“Mama Mia,” the eighth longest-running show in Broadway, will end its 14-year run Sept. 5.
Since its October 2001 opening, “Mamma Mia!” has grossed more than $600 million in New York.
“It’s amazing we’ve sailed through a decade and a half, and I think it’s the right time to go,” producer Judy Craymer told the New York Post. “We want to have a fun and buoyant summer and go out with grace.”
She has produced a show that’s played more than 400 cities in 16 languages and has a worldwide gross of more than $2 billion.
Craymer told the New York Post that she opened the show in London in 1999 working out of a small office with a “borrowed phone and a borrowed computer.”
Today “Mamma Mia!” headquarters are in a mansion behind the Ritz Hotel on Piccadilly Street. On the wall of Craymer’s office are six clocks, so she can keep track of all the time zones in which productions of her show are playing.

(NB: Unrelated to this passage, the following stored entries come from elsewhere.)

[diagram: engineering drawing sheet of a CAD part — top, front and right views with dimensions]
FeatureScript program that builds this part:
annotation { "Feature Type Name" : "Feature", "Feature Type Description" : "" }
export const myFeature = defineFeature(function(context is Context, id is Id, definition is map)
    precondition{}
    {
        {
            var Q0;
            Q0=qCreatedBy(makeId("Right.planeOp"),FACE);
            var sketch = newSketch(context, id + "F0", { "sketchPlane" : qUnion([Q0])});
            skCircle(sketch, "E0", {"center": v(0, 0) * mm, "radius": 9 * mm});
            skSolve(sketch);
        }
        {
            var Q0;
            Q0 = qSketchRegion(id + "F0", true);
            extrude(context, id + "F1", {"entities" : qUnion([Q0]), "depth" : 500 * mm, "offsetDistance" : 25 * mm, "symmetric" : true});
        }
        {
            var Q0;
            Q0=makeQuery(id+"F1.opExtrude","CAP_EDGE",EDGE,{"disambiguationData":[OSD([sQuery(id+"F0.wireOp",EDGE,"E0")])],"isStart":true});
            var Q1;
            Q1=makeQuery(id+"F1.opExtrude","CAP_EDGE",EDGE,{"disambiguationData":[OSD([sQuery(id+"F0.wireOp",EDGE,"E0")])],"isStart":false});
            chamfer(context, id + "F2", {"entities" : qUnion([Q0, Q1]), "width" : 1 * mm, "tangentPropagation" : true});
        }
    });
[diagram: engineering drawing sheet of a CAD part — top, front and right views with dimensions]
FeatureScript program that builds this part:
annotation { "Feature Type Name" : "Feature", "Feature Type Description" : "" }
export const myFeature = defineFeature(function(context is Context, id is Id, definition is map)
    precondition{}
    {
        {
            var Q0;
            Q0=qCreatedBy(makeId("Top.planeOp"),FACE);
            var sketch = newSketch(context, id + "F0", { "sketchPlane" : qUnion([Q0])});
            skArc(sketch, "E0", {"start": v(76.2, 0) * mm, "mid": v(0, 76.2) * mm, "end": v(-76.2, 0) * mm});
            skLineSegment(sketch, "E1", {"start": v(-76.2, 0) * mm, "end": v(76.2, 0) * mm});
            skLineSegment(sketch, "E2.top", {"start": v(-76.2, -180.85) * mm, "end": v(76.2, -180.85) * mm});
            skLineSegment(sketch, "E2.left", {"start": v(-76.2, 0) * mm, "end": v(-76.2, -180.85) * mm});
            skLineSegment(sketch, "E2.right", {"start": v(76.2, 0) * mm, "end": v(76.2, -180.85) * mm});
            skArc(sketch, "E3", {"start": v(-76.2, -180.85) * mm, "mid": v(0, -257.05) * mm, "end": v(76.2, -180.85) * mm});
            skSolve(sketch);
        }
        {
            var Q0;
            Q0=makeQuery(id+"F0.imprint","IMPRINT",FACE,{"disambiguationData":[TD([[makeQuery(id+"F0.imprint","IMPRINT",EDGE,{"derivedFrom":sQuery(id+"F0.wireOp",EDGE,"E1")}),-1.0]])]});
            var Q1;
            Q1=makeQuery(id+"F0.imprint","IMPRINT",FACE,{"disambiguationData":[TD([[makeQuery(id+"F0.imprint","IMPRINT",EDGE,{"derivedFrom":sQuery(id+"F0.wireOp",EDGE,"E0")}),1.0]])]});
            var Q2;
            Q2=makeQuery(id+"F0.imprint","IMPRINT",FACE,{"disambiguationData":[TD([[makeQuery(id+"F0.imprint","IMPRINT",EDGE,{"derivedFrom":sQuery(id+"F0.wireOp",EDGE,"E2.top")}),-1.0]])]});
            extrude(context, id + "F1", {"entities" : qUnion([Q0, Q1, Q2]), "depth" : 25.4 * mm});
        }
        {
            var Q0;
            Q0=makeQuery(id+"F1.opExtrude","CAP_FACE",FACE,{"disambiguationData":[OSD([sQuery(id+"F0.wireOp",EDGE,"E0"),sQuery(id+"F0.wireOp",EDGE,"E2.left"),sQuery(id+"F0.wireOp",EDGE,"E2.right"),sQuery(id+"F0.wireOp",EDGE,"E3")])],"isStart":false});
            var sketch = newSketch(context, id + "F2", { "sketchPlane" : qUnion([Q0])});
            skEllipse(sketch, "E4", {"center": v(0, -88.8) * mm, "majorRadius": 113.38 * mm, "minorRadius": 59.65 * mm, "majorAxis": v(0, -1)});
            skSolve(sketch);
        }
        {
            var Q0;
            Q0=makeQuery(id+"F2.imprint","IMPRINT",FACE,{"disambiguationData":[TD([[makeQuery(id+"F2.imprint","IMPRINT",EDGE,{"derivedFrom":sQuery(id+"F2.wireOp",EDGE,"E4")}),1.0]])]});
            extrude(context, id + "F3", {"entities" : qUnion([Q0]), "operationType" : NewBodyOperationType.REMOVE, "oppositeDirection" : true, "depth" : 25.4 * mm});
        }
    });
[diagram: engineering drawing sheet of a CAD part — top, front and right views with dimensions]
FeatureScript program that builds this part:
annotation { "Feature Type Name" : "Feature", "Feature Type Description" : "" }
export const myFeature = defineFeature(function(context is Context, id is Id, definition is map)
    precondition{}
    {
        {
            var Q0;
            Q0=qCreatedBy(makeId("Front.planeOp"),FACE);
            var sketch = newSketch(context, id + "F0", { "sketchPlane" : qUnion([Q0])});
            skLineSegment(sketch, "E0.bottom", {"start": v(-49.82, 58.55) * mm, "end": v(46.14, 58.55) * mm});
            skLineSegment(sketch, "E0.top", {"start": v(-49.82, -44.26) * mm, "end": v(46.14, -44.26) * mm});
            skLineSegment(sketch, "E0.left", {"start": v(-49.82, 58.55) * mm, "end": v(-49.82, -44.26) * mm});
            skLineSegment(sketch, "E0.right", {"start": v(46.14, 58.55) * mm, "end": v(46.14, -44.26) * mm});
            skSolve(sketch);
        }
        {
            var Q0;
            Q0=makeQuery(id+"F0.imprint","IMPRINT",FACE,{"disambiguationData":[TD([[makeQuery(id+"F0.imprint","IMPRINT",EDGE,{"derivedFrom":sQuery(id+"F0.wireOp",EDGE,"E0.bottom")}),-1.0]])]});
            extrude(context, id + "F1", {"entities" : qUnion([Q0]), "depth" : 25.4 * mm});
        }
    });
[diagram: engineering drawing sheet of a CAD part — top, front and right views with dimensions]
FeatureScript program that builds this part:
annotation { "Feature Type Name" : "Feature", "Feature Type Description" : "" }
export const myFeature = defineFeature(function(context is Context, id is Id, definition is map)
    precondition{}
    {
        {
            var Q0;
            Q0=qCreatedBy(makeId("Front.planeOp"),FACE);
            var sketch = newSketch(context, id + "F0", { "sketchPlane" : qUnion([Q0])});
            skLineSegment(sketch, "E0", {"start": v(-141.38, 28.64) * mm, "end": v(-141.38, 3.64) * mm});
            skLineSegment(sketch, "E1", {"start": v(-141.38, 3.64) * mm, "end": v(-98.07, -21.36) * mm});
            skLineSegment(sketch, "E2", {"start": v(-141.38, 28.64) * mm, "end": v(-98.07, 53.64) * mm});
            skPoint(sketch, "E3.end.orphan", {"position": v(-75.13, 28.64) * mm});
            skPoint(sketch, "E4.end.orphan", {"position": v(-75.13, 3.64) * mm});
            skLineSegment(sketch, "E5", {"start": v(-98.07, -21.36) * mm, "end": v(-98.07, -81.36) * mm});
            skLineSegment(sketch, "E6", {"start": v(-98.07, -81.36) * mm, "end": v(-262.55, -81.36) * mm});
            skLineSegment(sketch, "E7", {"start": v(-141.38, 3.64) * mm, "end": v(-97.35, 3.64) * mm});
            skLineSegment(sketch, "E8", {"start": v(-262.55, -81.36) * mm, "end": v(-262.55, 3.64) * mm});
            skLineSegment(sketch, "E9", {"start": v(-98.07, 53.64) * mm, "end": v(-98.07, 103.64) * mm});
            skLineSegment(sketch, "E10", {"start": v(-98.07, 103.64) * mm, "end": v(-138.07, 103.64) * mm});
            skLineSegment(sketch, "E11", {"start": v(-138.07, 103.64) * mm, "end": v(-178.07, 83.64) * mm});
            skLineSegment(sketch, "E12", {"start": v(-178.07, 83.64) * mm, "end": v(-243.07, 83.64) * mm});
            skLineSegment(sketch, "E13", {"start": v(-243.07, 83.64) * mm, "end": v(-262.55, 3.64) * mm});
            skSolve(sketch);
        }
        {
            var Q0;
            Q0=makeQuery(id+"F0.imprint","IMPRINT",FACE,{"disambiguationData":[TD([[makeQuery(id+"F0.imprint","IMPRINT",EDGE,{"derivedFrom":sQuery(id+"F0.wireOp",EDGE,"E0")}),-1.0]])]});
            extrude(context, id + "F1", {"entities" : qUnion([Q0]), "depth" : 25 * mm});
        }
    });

Craymer also produced the 2008 movie, which ranks as one of the highest-grossing movie musicals of all time. She told the New York Post that she was “toying around” with a sequel.
In New York, “Mamma Mia!” opened a month after the attack on the World Trade Center.
“Mayor Giuliani was out there encouraging Broadway to stay alive, and ‘Mamma Mia!’ was a part of that,” says Craymer. “It was traumatic, and we felt inadequate because all we were doing was ‘Mamma Mia!’ but we just got on with it.”